● The data
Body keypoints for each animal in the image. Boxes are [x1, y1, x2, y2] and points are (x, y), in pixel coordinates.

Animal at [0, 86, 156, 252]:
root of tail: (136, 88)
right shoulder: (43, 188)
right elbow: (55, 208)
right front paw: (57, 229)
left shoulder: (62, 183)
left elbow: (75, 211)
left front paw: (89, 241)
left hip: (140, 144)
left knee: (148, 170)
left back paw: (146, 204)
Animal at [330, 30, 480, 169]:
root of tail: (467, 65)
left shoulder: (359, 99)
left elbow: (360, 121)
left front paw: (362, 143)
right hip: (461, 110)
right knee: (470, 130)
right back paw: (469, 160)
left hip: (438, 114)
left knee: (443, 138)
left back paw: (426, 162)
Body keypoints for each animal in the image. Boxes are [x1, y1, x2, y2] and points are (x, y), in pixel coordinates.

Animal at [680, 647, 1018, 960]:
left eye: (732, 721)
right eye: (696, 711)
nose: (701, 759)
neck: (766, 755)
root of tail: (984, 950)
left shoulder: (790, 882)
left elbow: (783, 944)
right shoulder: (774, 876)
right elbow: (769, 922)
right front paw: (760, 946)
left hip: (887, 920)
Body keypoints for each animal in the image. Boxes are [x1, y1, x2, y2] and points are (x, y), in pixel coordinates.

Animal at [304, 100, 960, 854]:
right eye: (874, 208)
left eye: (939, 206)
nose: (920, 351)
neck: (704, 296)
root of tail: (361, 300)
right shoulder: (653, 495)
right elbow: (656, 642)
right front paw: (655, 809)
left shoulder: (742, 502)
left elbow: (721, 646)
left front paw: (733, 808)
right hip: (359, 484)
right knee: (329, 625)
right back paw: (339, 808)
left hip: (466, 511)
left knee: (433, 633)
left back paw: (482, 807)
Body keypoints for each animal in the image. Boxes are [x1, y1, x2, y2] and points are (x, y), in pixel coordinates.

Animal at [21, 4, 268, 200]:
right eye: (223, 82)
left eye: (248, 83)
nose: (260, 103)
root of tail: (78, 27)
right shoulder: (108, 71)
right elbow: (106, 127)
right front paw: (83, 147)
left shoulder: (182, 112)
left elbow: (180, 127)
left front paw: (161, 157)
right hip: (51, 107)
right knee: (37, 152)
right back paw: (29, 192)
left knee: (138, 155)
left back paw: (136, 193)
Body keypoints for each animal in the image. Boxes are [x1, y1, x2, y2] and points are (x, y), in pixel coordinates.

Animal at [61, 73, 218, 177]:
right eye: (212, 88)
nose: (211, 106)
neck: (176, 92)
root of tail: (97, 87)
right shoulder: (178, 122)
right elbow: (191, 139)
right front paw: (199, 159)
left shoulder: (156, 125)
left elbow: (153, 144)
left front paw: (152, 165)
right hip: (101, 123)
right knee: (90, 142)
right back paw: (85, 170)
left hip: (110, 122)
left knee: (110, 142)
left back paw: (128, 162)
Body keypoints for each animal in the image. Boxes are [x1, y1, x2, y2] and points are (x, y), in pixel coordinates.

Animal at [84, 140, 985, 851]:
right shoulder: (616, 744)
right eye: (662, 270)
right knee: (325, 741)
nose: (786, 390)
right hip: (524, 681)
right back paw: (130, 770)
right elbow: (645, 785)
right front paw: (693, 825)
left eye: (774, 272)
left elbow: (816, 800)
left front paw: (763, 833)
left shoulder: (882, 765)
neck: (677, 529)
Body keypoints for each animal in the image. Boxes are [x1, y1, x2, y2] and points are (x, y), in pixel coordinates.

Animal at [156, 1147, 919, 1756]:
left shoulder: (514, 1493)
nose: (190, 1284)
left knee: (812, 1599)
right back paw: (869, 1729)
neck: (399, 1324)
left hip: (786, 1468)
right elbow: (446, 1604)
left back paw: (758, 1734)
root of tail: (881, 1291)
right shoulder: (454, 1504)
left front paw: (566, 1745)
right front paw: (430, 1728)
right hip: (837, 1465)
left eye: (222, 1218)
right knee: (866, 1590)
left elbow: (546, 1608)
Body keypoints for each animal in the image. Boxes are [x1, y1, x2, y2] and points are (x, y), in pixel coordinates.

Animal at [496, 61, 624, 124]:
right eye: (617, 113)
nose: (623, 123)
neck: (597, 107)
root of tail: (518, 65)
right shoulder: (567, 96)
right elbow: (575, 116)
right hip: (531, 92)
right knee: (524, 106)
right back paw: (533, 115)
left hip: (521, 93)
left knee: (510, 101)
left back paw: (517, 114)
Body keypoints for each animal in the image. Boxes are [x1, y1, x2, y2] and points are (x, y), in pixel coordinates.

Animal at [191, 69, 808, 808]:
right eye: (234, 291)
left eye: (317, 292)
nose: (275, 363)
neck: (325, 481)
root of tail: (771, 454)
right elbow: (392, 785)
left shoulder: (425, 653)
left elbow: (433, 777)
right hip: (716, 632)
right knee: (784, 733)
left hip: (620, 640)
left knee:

● Task statement
Taking the entries above, print exactly the lines starting at the line with "root of tail: (78, 27)" and ending at the line with "left hip: (521, 93)", both included.

● Answer below
root of tail: (78, 27)
right shoulder: (108, 71)
right elbow: (106, 127)
right front paw: (83, 147)
left shoulder: (182, 112)
left elbow: (180, 127)
left front paw: (161, 157)
right hip: (51, 107)
right knee: (37, 152)
right back paw: (29, 192)
left knee: (138, 155)
left back paw: (136, 193)
Body keypoints for each animal in the image. Boxes are [x1, y1, x2, y2] and points are (x, y), in pixel coordinates.

Animal at [61, 73, 218, 177]:
right eye: (212, 88)
nose: (211, 106)
neck: (176, 92)
root of tail: (97, 87)
right shoulder: (178, 122)
right elbow: (191, 139)
right front paw: (199, 159)
left shoulder: (156, 125)
left elbow: (153, 144)
left front paw: (152, 165)
right hip: (101, 123)
right knee: (90, 142)
right back paw: (85, 170)
left hip: (110, 122)
left knee: (110, 142)
left back paw: (128, 162)
Body keypoints for each animal in the image. Boxes are [x1, y1, x2, y2] and points are (x, y), in pixel coordinates.

Animal at [84, 140, 985, 851]:
right shoulder: (616, 744)
right eye: (662, 270)
right knee: (325, 741)
nose: (786, 390)
right hip: (524, 681)
right back paw: (130, 770)
right elbow: (645, 785)
right front paw: (693, 825)
left eye: (774, 272)
left elbow: (816, 800)
left front paw: (763, 833)
left shoulder: (882, 765)
neck: (677, 529)
Body keypoints for each animal in the image. Boxes are [x1, y1, x2, y2] and points are (x, y), in pixel coordinates.

Animal at [156, 1147, 919, 1756]:
left shoulder: (514, 1493)
nose: (190, 1284)
left knee: (812, 1599)
right back paw: (869, 1729)
neck: (399, 1324)
left hip: (786, 1468)
right elbow: (446, 1604)
left back paw: (758, 1734)
root of tail: (881, 1291)
right shoulder: (454, 1504)
left front paw: (566, 1745)
right front paw: (430, 1728)
right hip: (837, 1465)
left eye: (222, 1218)
right knee: (866, 1590)
left elbow: (546, 1608)
Body keypoints for each animal in the image. Boxes are [x1, y1, x2, y2] and points are (x, y), in pixel coordinates.

Animal at [496, 61, 624, 124]:
right eye: (617, 113)
nose: (623, 123)
neck: (597, 107)
root of tail: (518, 65)
right shoulder: (567, 96)
right elbow: (575, 116)
right hip: (531, 92)
right knee: (524, 106)
right back paw: (533, 115)
left hip: (521, 93)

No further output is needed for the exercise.